Roland H. Shumway (July 26, 1842 – December 30, 1925) was the founder of the mail-order seed company R. H. Shumway, at one time the largest seed company in the world. He has been called "The Pioneer Seedsman".

==Early life==
Shumway was born July 26, 1842, at his family farm in Kishwaukee, Illinois. At the age of 19, he was enlisted and served in Illinois forces (there being no national standing army until World War I) during the American Civil War. Two years later, he re-enlisted in the 50th Illinois Volunteer.

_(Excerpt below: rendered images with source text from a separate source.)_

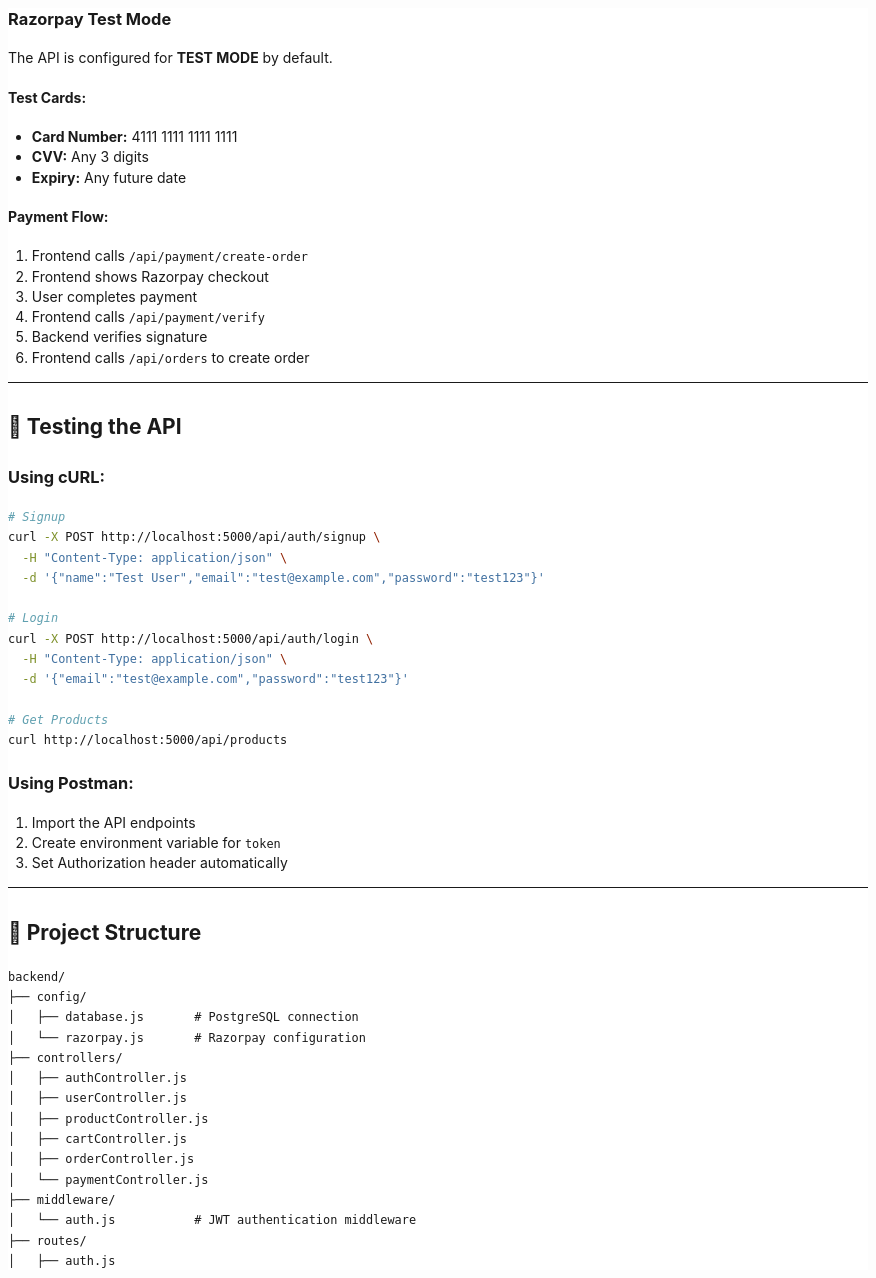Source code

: ### Razorpay Test Mode

The API is configured for **TEST MODE** by default.

#### Test Cards:
- **Card Number:** 4111 1111 1111 1111
- **CVV:** Any 3 digits
- **Expiry:** Any future date

#### Payment Flow:
1. Frontend calls `/api/payment/create-order`
2. Frontend shows Razorpay checkout
3. User completes payment
4. Frontend calls `/api/payment/verify`
5. Backend verifies signature
6. Frontend calls `/api/orders` to create order

---

## 🧪 Testing the API

### Using cURL:

```bash
# Signup
curl -X POST http://localhost:5000/api/auth/signup \
  -H "Content-Type: application/json" \
  -d '{"name":"Test User","email":"test@example.com","password":"test123"}'

# Login
curl -X POST http://localhost:5000/api/auth/login \
  -H "Content-Type: application/json" \
  -d '{"email":"test@example.com","password":"test123"}'

# Get Products
curl http://localhost:5000/api/products
```

### Using Postman:

1. Import the API endpoints
2. Create environment variable for `token`
3. Set Authorization header automatically

---

## 📁 Project Structure

```
backend/
├── config/
│   ├── database.js       # PostgreSQL connection
│   └── razorpay.js       # Razorpay configuration
├── controllers/
│   ├── authController.js
│   ├── userController.js
│   ├── productController.js
│   ├── cartController.js
│   ├── orderController.js
│   └── paymentController.js
├── middleware/
│   └── auth.js           # JWT authentication middleware
├── routes/
│   ├── auth.js
```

Between enlistments, he married Emma Davis in 1864, and together they had four sons and two daughters. He was discharged in 1865.

==Seed company==
In 1870, he founded the R. H. Shumway seed company on his farm in Rockford, Illinois. By 1881 his company was expanding, so the company relocated to South First street in order to accommodate larger facilities. By his death in 1925, it was the largest in the world, shipping 200,000 catalogues per year.

==Death and legacy==
Shumway died in Rockford on the evening of December 30, 1925 from injuries suffered after being hit by an automobile three days prior. After his death, his son Myron Shumway assumed responsibilities of the company. M. Raymond "Ray" Shumway ran the large mail-order business until he died of heart disease on March 16, 1933.

In the 1980s the rights to the name were purchased and, after some effort to publicly rediscover the lines of seeds once carried, began operation, continuing to this day. Today the R.H. Seed Company name (along with , Totally Tomatoes, Vermont Bean Seed Company, and HPS) belongs to the J.W. Jung Seed Company.